==== Information given ====

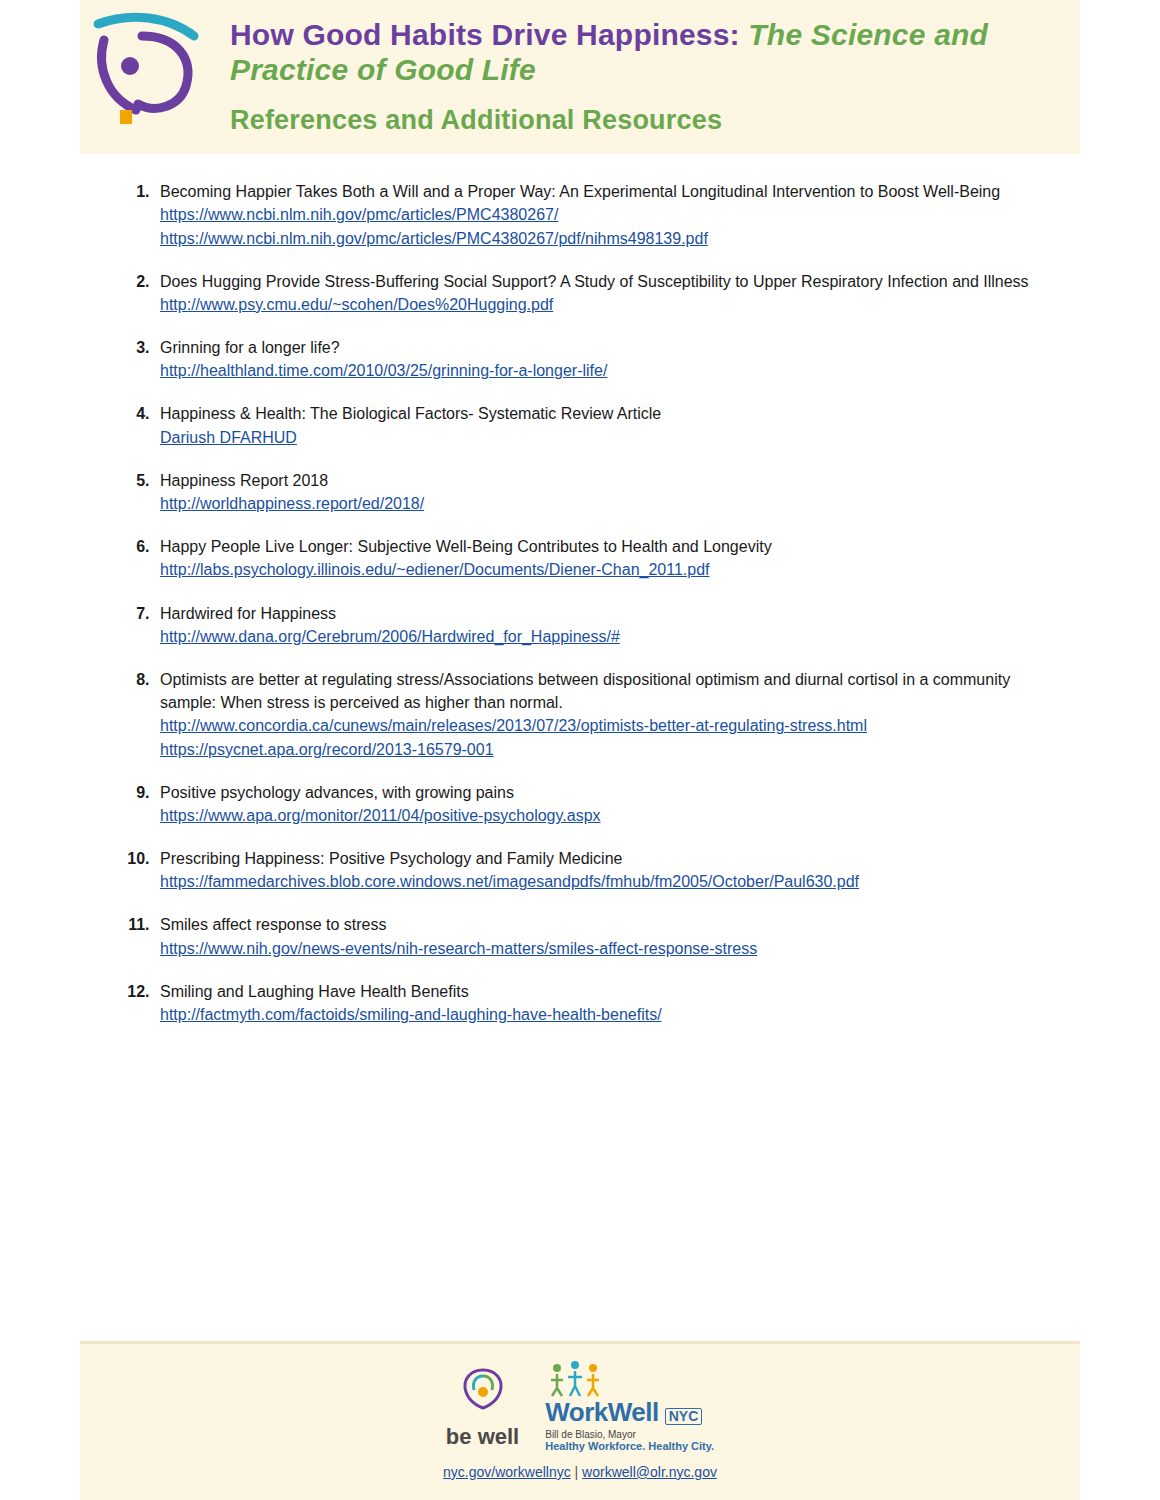How Good Habits Drive Happiness: The Science and Practice of Good Life
References and Additional Resources
Becoming Happier Takes Both a Will and a Proper Way: An Experimental Longitudinal Intervention to Boost Well-Being https://www.ncbi.nlm.nih.gov/pmc/articles/PMC4380267/ https://www.ncbi.nlm.nih.gov/pmc/articles/PMC4380267/pdf/nihms498139.pdf
Does Hugging Provide Stress-Buffering Social Support? A Study of Susceptibility to Upper Respiratory Infection and Illness http://www.psy.cmu.edu/~scohen/Does%20Hugging.pdf
Grinning for a longer life? http://healthland.time.com/2010/03/25/grinning-for-a-longer-life/
Happiness & Health: The Biological Factors- Systematic Review Article Dariush DFARHUD
Happiness Report 2018 http://worldhappiness.report/ed/2018/
Happy People Live Longer: Subjective Well-Being Contributes to Health and Longevity http://labs.psychology.illinois.edu/~ediener/Documents/Diener-Chan_2011.pdf
Hardwired for Happiness http://www.dana.org/Cerebrum/2006/Hardwired_for_Happiness/#
Optimists are better at regulating stress/Associations between dispositional optimism and diurnal cortisol in a community sample: When stress is perceived as higher than normal. http://www.concordia.ca/cunews/main/releases/2013/07/23/optimists-better-at-regulating-stress.html https://psycnet.apa.org/record/2013-16579-001
Positive psychology advances, with growing pains https://www.apa.org/monitor/2011/04/positive-psychology.aspx
Prescribing Happiness: Positive Psychology and Family Medicine https://fammedarchives.blob.core.windows.net/imagesandpdfs/fmhub/fm2005/October/Paul630.pdf
Smiles affect response to stress https://www.nih.gov/news-events/nih-research-matters/smiles-affect-response-stress
Smiling and Laughing Have Health Benefits http://factmyth.com/factoids/smiling-and-laughing-have-health-benefits/
be well
WorkWell NYC
Bill de Blasio, Mayor Healthy Workforce. Healthy City.
nyc.gov/workwellnyc | workwell@olr.nyc.gov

====

- Required action
State the number of lines in the data above containing the string "Positive" and nothing more.

- Expected answer
2